Given my job, I spend a lot of time looking at brand social channels. And a lot of the time, what I find feels lazy. By this, I don’t mean poorly made – often the content is actually quite well designed. What I mean is creatively lazy, a bit like checking a tick box off a list. Too often we’re just seeing the same block and tackle basics given a slightly different skin. Customer service efforts, giveaways, tutorials – these are all fine and necessary to an extent (I mean, it didn’t become the block and tackle for nothing) but when this is the totality of brand activity, in aggregate it begins feeling a bit stale.
This may in part be due to brand managers and agency people realising that people don’t really want to be their friends. From epic trolling efforts to platforms reducing brand post reach to placate users, one clear message rings out – people just want to be left alone. This is accepted to the point that incentives are nearly always talked about in social promotions; the default assumption is we’re going to have to twist a few arms to get the message across. When it comes to regular programming, brands often resort primarily to functional programming (how to’s, for instance), the logic being that it’s actually wanted and thus the branding is less offensive.
Is any of that thinking wrong? No. But it sure is limiting and not representative of everything that brands produce. That’s because some people recognise that there are more opportunities. I think some marketers can’t fathom why a coffee company would invest in 20 random crazy GIFs, a pizza chain would make a 6-second video about wizards, or a telecom would build a haunted house.

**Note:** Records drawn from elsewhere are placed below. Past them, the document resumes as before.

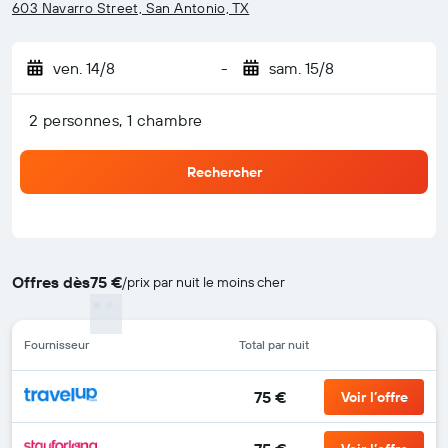
603 Navarro Street, San Antonio, TX
ven. 14/8
-
sam. 15/8
2 personnes, 1 chambre
Rechercher
Offres dès
75 €
/
prix par nuit le moins cher
Fournisseur
Total par nuit
75 €
Voir l’offre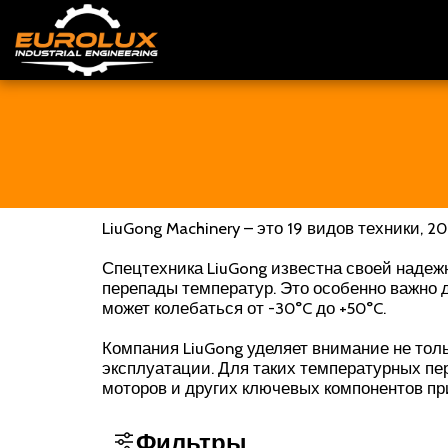
LiuGong Machinery – это 19 видов техники, 
Спецтехника LiuGong известна своей надеж
перепады температур. Это особенно важно 
может колебаться от -30°C до +50°C.
Компания LiuGong уделяет внимание не тол
эксплуатации. Для таких температурных п
моторов и других ключевых компонентов пр
Фильтры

They look at it all and just say, “Uh, why?”
The simplest way to describe it is this: the logic is the same as producing functional content. It’s giving people what they want, but instead of satisfying a functional need, it skews fantastical.

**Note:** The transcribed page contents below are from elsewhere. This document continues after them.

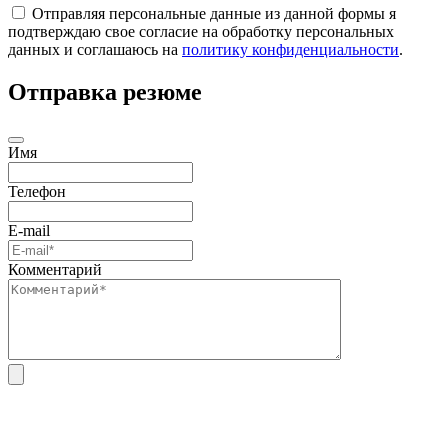
Отправляя персональные данные из данной формы я
подтверждаю свое согласие на обработку персональных
данных и соглашаюсь на
политику конфиденциальности
.
Отправка резюме
Имя
Телефон
E-mail
Комментарий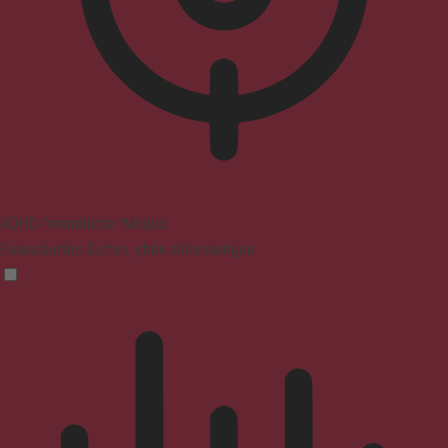
ADHD-freundlicher Modus
Fokussiertes Surfen, ohne Ablenkungen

As a brand, the goal of social media advertising should just be to engage in conversations with customers. The bigger win is fuelling and informing the conversations they have with one another when the brand’s not even in the room (so to speak). Creatives should be aspiring the create content for brands that’s good enough to draw eyeballs on its own, funny enough to be shared, insightful, poignant, bizarre. We should just be trying to make things that are great, independent of context.
In a way, this aim brings social media marketing back into the remit of traditional advertising – seeking to populate pop culture. But the critical difference is that, unlike a TV spot or press ad, creatives have to assume that people won’t have the content shoved in front of them. Hell, customers will be doing anything they can to avoid it. So how are you going to draw them in?
It’s a high bar, but definitely the standard agencies and brands should hold their content to. Do the basics brilliantly, but go beyond that. Send a dude free falling from space, prototype stoner food en masse, lead social commentary, make a breathtaking film. Compete not with other brands, but with cinematographers, comedians, artists and sign your work instead of live in the middle of it. As for ROI, what you get out of it, well, that bit’s actually pretty simple: fame, consideration, and either solidified or adjusted brand positioning. Just like you’d get with a TV ad, but potentially even more effective if the customer is pulled in.
It’s a challenging task, sure. But it’s one that many brands are already rising to. Can yours afford to be left behind?